前回の記事 で書いた『夢』から気づいたことの続きです。

大学の校舎にあった『トイレ』が、女子トイレとされているのに、ドアもなく外から丸見えだったり、有料だったりで、戸惑ったという夢でした。

もう一つ、私が驚いたのは、広いトイレを使っていた女子学生が、そのトイレを使う理由に、「5円出して使い勝手の悪いトイレを使うなら、100円出して広いトイレを使う方が良い」と言っていたことでした。
5円のトイレは明らかにトイレとして機能しない欠陥品なのに、コスパの面で比較をするというのが、とんちんかんに思えたのです。

問題はそこではないのに、個人の手間の面やコスパの面で比較してしまう。
5円トイレは女子トイレとして機能しないということに、みんなで声をあげて行かないと大学側に気づいてもらえない。
「使っている人もいるはずだ」として、いつまでも5円トイレを撤去、改修しようとしない。
お金を持ち合わせていない時は仕方なく5円トイレを使うかもしれないので、完全に無くなってしまったら困るということもあります。

実はこんな違和感を実際に感じる場面が、最近とても多いのです。

現在の社会には、矛盾した制度、使う側のことを一切考えない横暴な制度が、あまりにもたくさんあります。
特に最近は、宗教に毒された一部の政治家によって、とんでもない法改正が行われることもありますし、これからも行われる可能性が大いにあります。
その矛盾や問題点を指摘するのではなく、
「今の私には特に負担にならないから、問題視しなくていい」
と考え、受け入れてしまう人があまりにも多いのです。
また
「国や自治体や大きな組織に抗議するなんて面倒!」
「多少の不満があっても、我慢するのがスマートな大人」
と考える人も増えている気がします。

小さい頃から、理不尽なルールでも大人に従うことが正しいと教え込まれているから、そこから抜け出せないのか? 
あるいは長いモノには巻かれておくほうが身のため、と誤学習してしまったのか?

私が職場で浮いてしまった原因も、実はこれが大きかったのです。
「明らかにおかしいでしょ?」
「今変えるようにみんなで抗議しないと、今後入った人も辛い思いをするよ?」

· · · · ·

トイレの夢をきっかけに理不尽な制度への違和感を語る上の文章を、最後の一文の後から書き継ぐこと。

· · · · ·

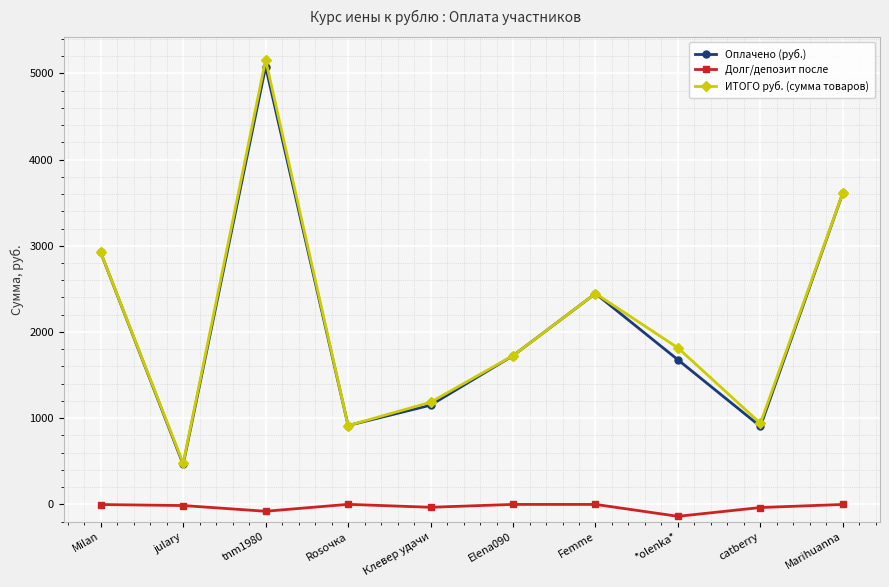

Between Клевер удачи and *olenka*, which series saw the biggest shift?

ИТОГО руб. (сумма товаров)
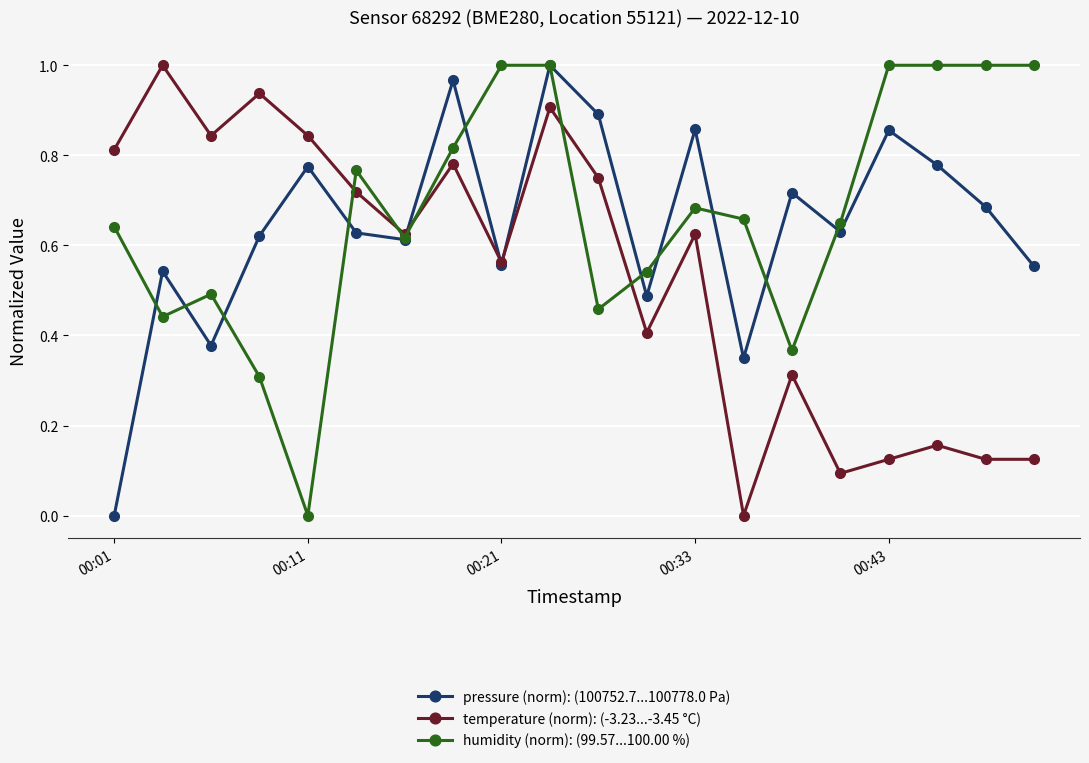

How many interior local peaks does the pressure (norm): (100752.7...100778.0 Pa) series have?

7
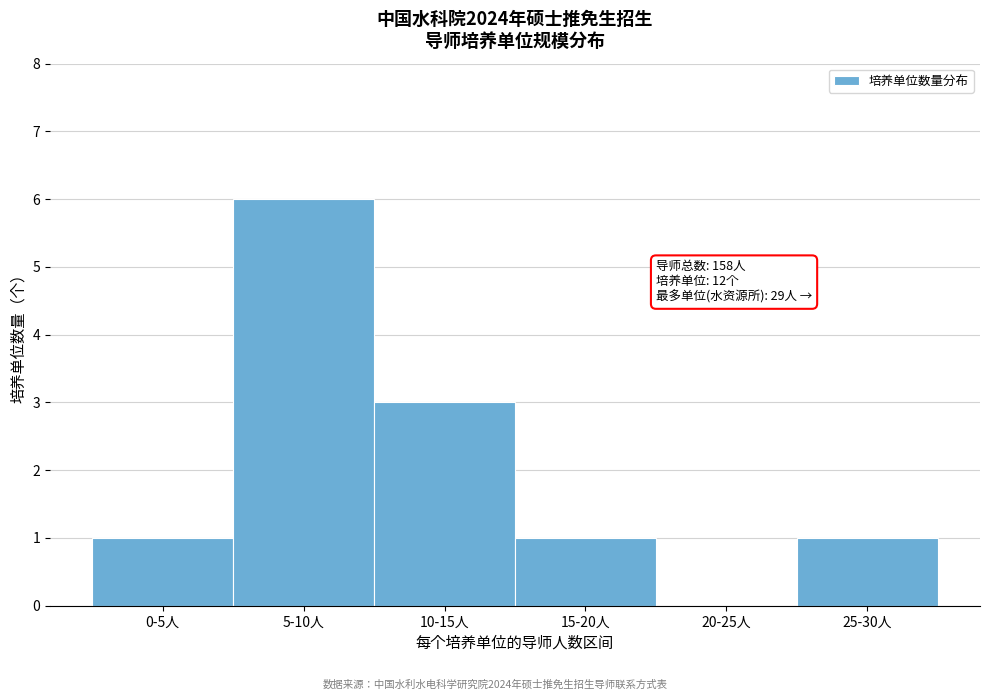

Reading right to left, transcribe all the data shown in this chart.

25-30人=1	20-25人=0	15-20人=1	10-15人=3	5-10人=6	0-5人=1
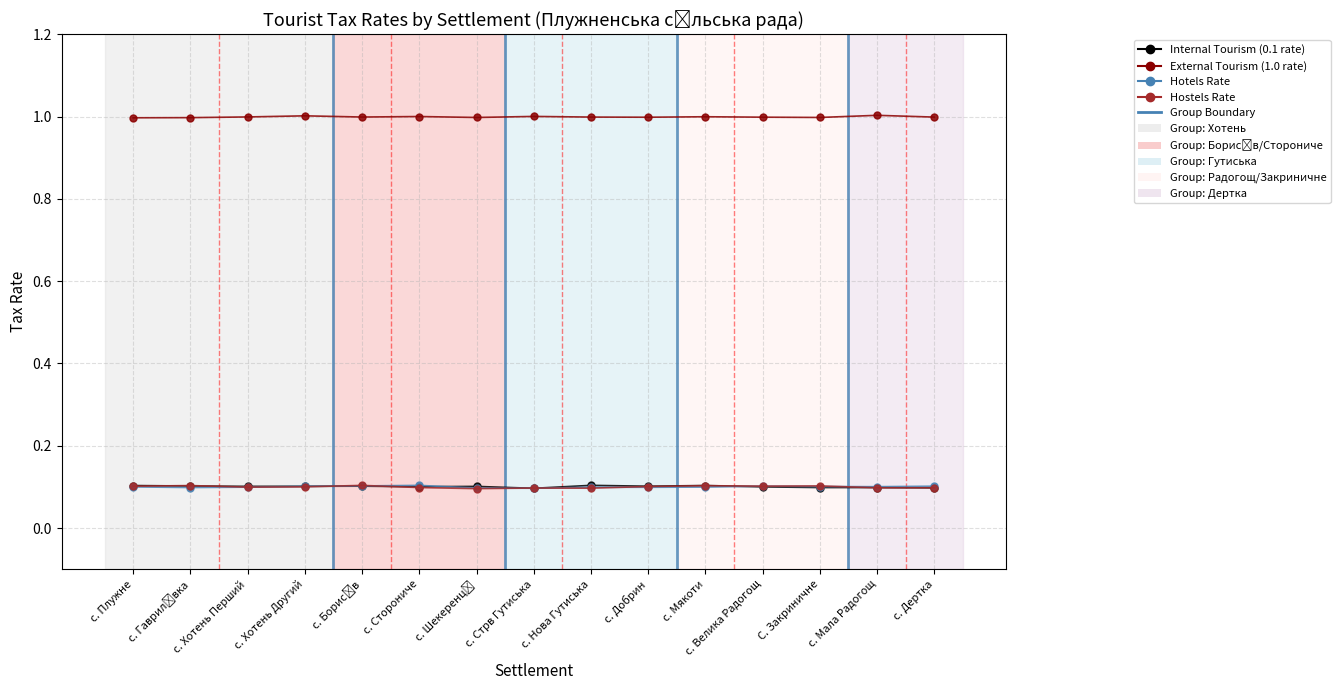

What is the label of the 10th point from the left?

с. Добрин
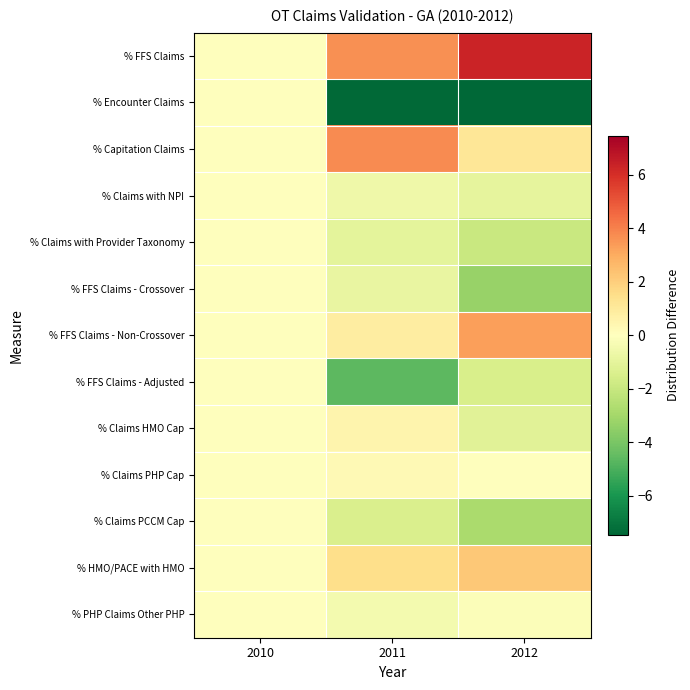

Which category has the lowest value across all series?

2012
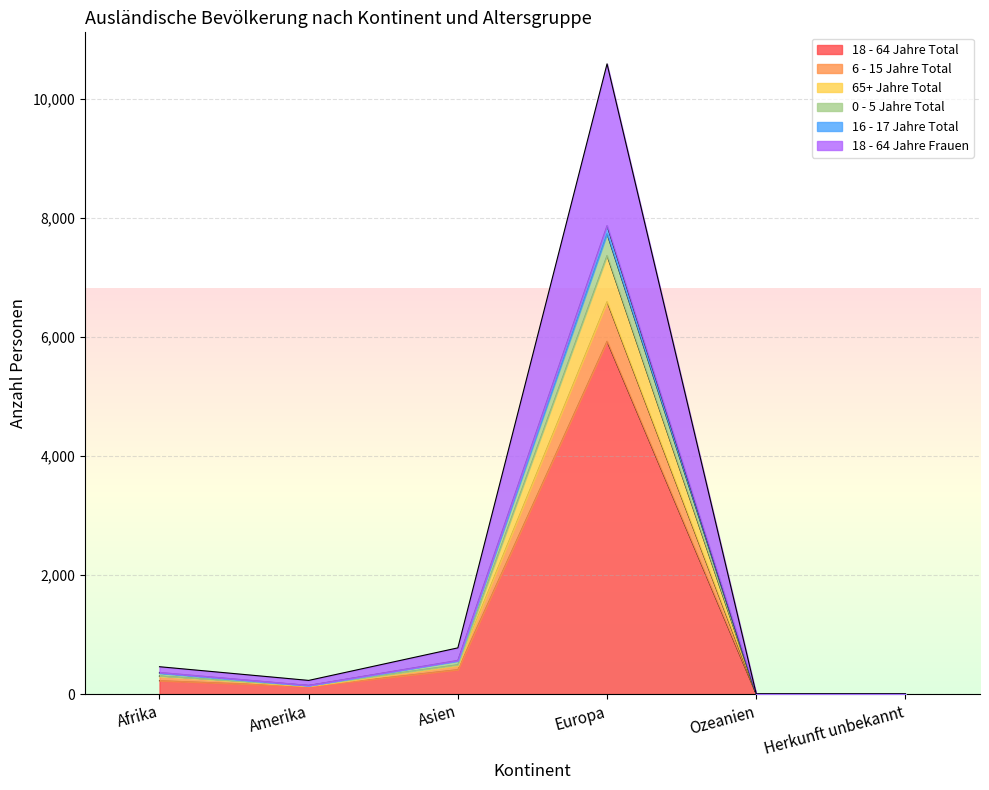

What is the spread (max minus min) of values at Asien?

366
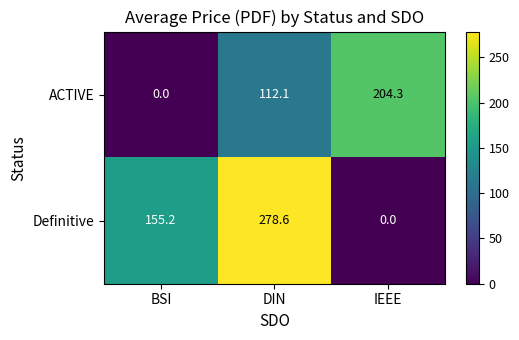

Reading left to right, extract all data points from this chart.

ACTIVE: 0.0	112.1	204.3
Definitive: 155.2	278.6	0.0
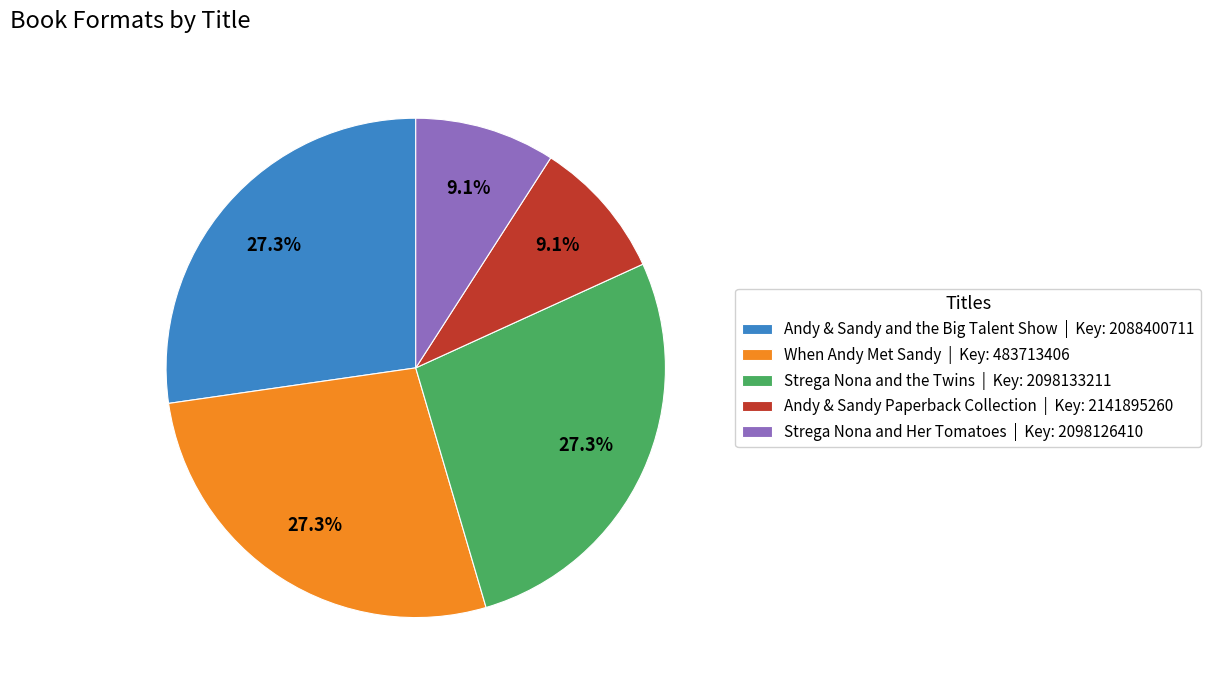

What percentage is the Andy & Sandy Paperback Collection slice, to the nearest percent?

9%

· · · · ·

__解答__
雑談では文句を言うのに、直接抗議することには誰も賛同してくれなくて、案の定、文句を言っていた人はバラバラと辞めていきました。
組織は、従業員が不足したら新しく求人を出せば良いと安直に考えます。採用条件が良ければまた入ってくるし……騙されたとも知らないで。
そうやって砂の上に建っているような事業があまりにも多いです。

5円の使えないトイレでも、無いよりはマシ。
私はお小遣いがたっぷりあるから100円トイレを使うので、関係ない。
100円すら出せない人などいるはずがない。
100円すら出せないなんて、この学校に居る資格はない。

これらの考えは、実は社会の一員としての義務を放棄していることになります。
『社会人』としては本来、失格なのです。

自分の場合は負担にならないけど、負担になるであろう人がいるのなら、自分さえ良ければ良いという考え方は大変危険。
社会を形作っているのは、自分だけでなく、いろんな要素や条件を持った人間なのですから。
また、『今』の私が大丈夫でも、将来大丈夫で無い日が来るかもしれないのです。

ある習い事で、1人だけ上手く出来ない子がいました。
上手く出来ないというより、やれば出来るのに緊張から固まってしまうようです。
そういう子どもって居るよなー、私もそういう子どもだったよなーと微笑ましく見ていたのですが、同じようにその様子を見ていた大人が言ったのです。
「あの子、何か障害があるよね?」

ー だから何? ー

言ったその人にとって、『障害児だからサポートしてあげる』という気持ちからではなく、自分の想像できないおかしなことは、障害児だと思えば(自分が)納得できるよね、ということなのです。

寛容さと、広い視野。
人の立場を想像する力。
自分も同じ立場になり得ることを自覚する力。
誰かの苦しみに、できる範囲で寄り添おうとする姿勢。
人としてあるべき姿がどんどん失われていて、
それらが大切だと教えられる大人も少なくなっています。

『今』の『自分』が良ければ良い

この考え方では、いつか必ず何かの形で自分に還ってくると思います。
自分のできる範囲を超えて何かをする必要は無いけれど、問題を感じたら、出来る限りのことをしたい、していかなくてはいけないと思うのです。